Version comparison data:

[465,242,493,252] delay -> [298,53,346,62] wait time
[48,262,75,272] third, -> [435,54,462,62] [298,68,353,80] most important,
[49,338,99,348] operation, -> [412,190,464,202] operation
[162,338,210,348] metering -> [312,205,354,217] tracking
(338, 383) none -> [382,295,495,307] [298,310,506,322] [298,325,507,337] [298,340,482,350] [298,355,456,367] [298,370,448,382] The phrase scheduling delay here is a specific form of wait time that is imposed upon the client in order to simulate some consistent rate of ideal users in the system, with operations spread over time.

▶ [Task description]: Search the records for the string "delay" and report each line that has it.

▶ [Solution to this exercise]:
[465,242,493,252] delay -> [298,53,346,62] wait time
(338, 383) none -> [382,295,495,307] [298,310,506,322] [298,325,507,337] [298,340,482,350] [298,355,456,367] [298,370,448,382] The phrase scheduling delay here is a specific form of wait time that is imposed upon the client in order to simulate some consistent rate of ideal users in the system, with operations spread over time.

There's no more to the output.